The Film: Joysticks
The Principles: Starring Joe Don Baker, Leif Green, Scott McGinnis, Jim Greenleaf, Jon Gries and John Diehl. Produced and Directed by Greydon Clark.
The Premise: A powerful businessman dedicates all his time and energy into shutting down a local video game arcade because his teenage daughter is spending way too much time there. The himbo owner, his flatulent best friend, a four-eyed nerd and a couple of hot babes rally all the other teens to fight back, so they can keep on playing those totally awesome video games.
Is it any good?: Well… it depends on what your definition of good is. Is it a good time? Hell, yes! Is it a fine work of art? Fuck no! This is a film that I (and many other young men of my generation) discovered at the local video store and it has been a so-bad-it’s-good favorite ever since. Yes, even as a teenager I realized that this was a really shitty, yet highly entertaining film. It still is, but over the years it has turned into a beautifully cheesy time capsule of early 80’s T & A trash-comedy.
The plot concerns the exploits of a studly video game arcade owner named Jefferson Bailey (Scott McGinnis from Making the Grade), who is threatened by a wealthy local businessman named Joseph Rutter (Joe Don Baker) into closing his establishment because his daughter frequents it often and he finds the atmosphere unseemly. Sure there’s the occasional game of strip video that results in a topless girl or two and a periodic fart from the resident “slob” McDorfus (Jim Greenleaf in another shameless fat guy role), but for the most part it’s all about playing those totally awesome video games. If you grew up during this era, seeing arcade classics like Space Invaders, Defender, Pole Position, Pac Man, Ms. Pac Man, Satan’s Hollow, Battle Zone, Galaga, Millipede, Star Castle and Joust is a great nostalgia rush, as well as the fantastic 80’s style of clothing, music and attitude that is captured here.
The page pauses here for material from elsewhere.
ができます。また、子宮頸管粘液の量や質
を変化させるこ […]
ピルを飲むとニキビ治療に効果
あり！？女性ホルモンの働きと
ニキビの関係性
When Bailey and McDorfus throw an all-night video game pajama party, the shit really hits the fan! An emergency city council meeting is held to hear both sides. It’s decided in classic eighties sex comedy tradition to hold a competition that determines the fate of the arcade between McDorfus (who happens to be a brilliant video game player when he isn’t farting and eating) and King Vidiot (Jon Gries from Napoleon Dynamite playing a blue-haired punk rocker). They square off over a game of Super Pac Man and you can just guess what happens.
The most outrageous thing in this movie is the appearance of Joe Don Baker from Walking Tall fame as the mean old jerk who wants to stop the kids from having fun. You almost half expect him to walk into the arcade with a giant piece of wood in his hand and start smashing the games and the kids into pieces, but alas this sequence only exists in my mind.
Oh yeah, the film was directed by B-movie madman Greydon Clark who gave us the amazing Satan’s Cheerleaders and the insane alien-horror trashterpiece, Without Warning. He also teamed up with Joe Don Baker in a crime flick called Final Justice where he plays a pissed-off southern Sheriff after some cold-blooded killers hiding out in Mexico that he must escort back to Italy. It’s nuts!
Is it worth a look?: This is a pizza-party classic that is best served amongst the company of friends and a case of beer. If you like vintage arcade games, crass humor, blatant nudity, soft-core sex montages and tons of fart jokes (including one joke where a fart is somehow used to seduce Joe Don Baker’s wife !?) than this is the movie you’ve been waiting your entire life for, so you better get on it.
Random anecdotes: A gobbling Pac Man is often used as a wipe to transition from one scene to another and the opening credits sequence features an incredible theme song titled, “Totally Awesome Video Games” that is so amazing I had to share it with you all:
Cinematic soul mates: Animal House, King Frat, Caddyshack, Used Cars, Hot Dog… The Movie, Hamburger: The Motion Picture, Screwballs, Loose Screws and Police Academy.